▶ [Texto citado]
::::

III - Foi entendido na douta sentença ora posta em crise o seguinte: “No caso sujeito, conforme resulta da decisão recorrida, embora além do respetivo prazo legal, a Recorrente procedeu à entrega da prestação tributária em falta, acrescida dos respetivos juros [cfr. alínea c) do probatório] termos em que se impõe concluir encontrar-se regularizada a falta cometida, e não ter a infração praticada ocasionado prejuízo efetivo à receita tributária.”.
IV - Ora, ao invés do que foi entendido na douta sentença aqui posta em crise, afigura-se-nos, à luz do entendimento da Doutrina e da Jurisprudência sobre esta matéria, que o requisito legal enunciado na alínea a), do n° 1, do artigo 32° do RGIT (“A prática da infracção não ocasione prejuízo efectivo à receita tributária”) não se verifica no caso concreto.
V - Na verdade, tal como referem Jorge Lopes de Sousa e Manuel Simas Santos, na página 317 do seu Regime Geral das Infracções Tributárias Anotado, 3ª edição, 2008, Áreas Editora, em anotação ao artigo 32° do RGIT, “(...) a exigência cumulativa de que a prática da infracção não ocasione prejuízo efectivo à receita tributária não terá em vista referenciar os casos em que a regularização veio a ocorrer, com pagamento integral da quantia em dívida; mas sim, reportar-se às situações em que não chegou a produzir-se prejuízo, antes de ocorrer a regularização. Assim, é condição da dispensa de coima que não tenha sido ocasionado prejuízo, não sendo relevante para preenchimento dessa condição o eventual ressarcimento do prejuízo provocado pela conduta que constitui contra-ordenação. (...)”.
VI - Sendo ainda de destacar, a este propósito e no mesmo sentido, entre outros, os seguintes acórdãos do STA: acórdão de 2008.04.16, proc. n° 044/08; acórdão de 2010.07.07, proc. 0356/10; acórdão de 2013.04.03, proc. 05/13, e acórdão de 2014.10.01, proc. n° 01665/13, todos disponíveis para consulta em www.dgsi.pt.
VII - Pelo exposto, e salvo o devido respeito por melhor opinião, ao contrário do que foi decidido na douta sentença ora posta em crise, afigura-se-nos não se encontrarem reunidos os requisitos legais para a dispensa da coima, em virtude de não se mostrar preenchido o requisito legal enunciado na alínea a), do n° 1, do artigo 32° do RGIT.
VIII - Razão pela qual, e salvo o devido respeito por melhor opinião, deverá a douta sentença ora posta em crise ser revogada, e substituída por outra que mantenha a condenação da arguida, ora recorrida, o que se requer.

::::

▶ [Dados registados]
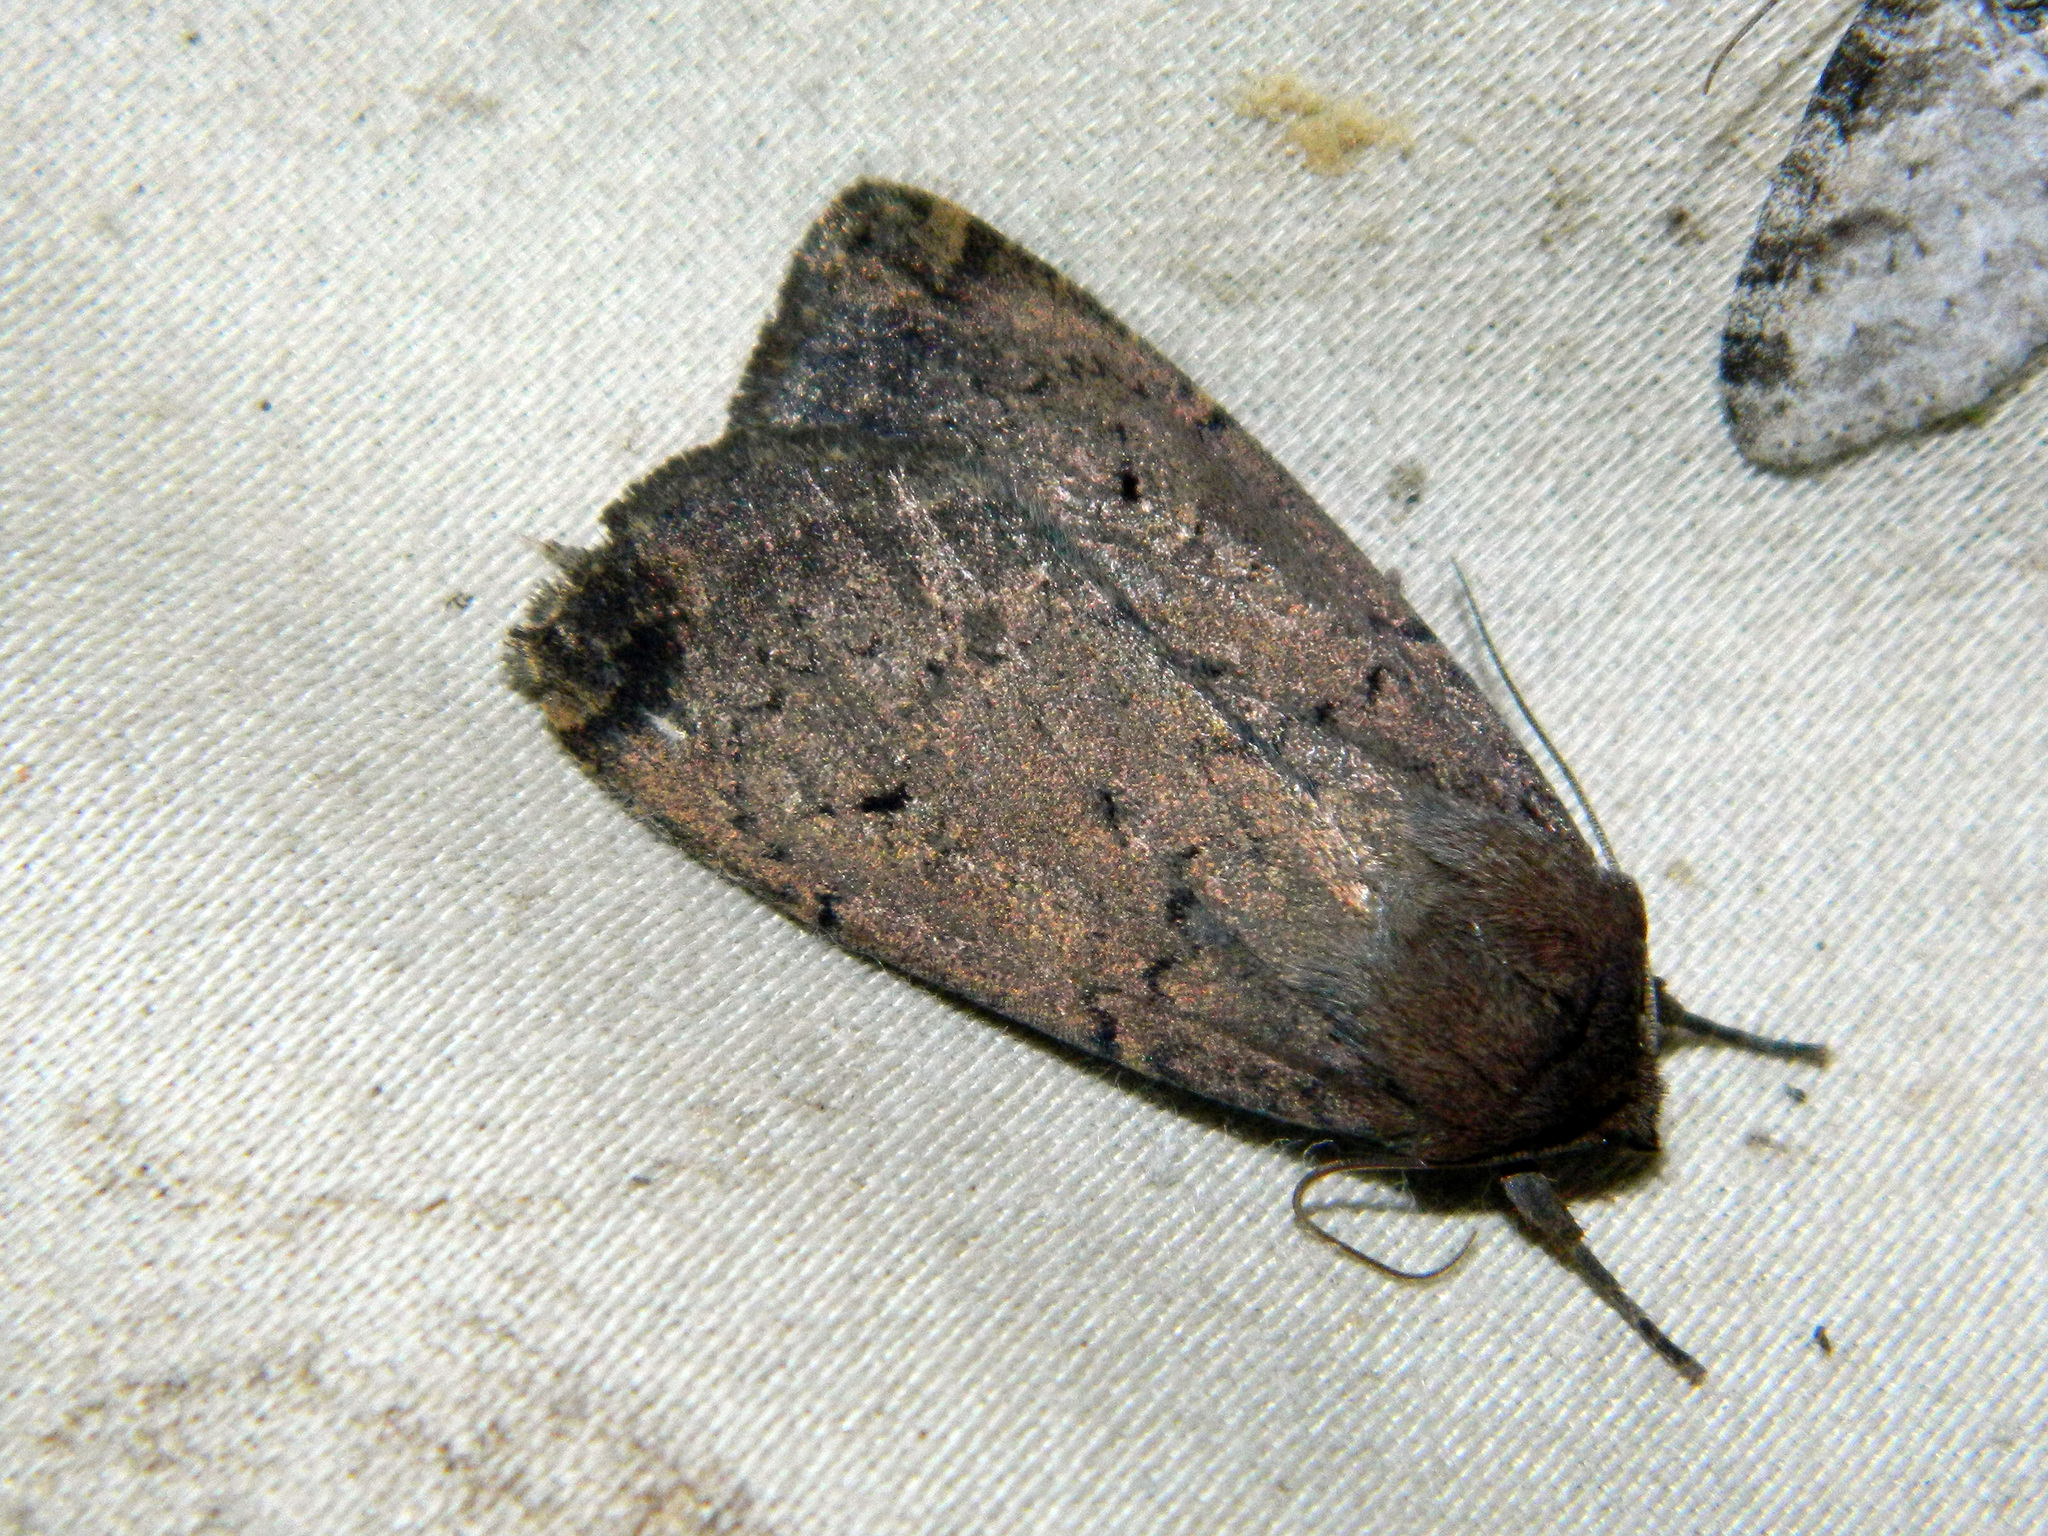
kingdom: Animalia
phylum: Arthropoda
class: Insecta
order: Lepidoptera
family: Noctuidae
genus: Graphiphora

::::

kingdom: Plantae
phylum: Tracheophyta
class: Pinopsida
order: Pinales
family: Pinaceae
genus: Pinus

::::

No texto citado sobre a dispensa da coima, identifique todos os acórdãos do STA referidos e indique a data e o número do processo de cada um.

▶ [Resultado]
- Acórdão de 2008.04.16, proc. n° 044/08
- Acórdão de 2010.07.07, proc. 0356/10
- Acórdão de 2013.04.03, proc. 05/13
- Acórdão de 2014.10.01, proc. n° 01665/13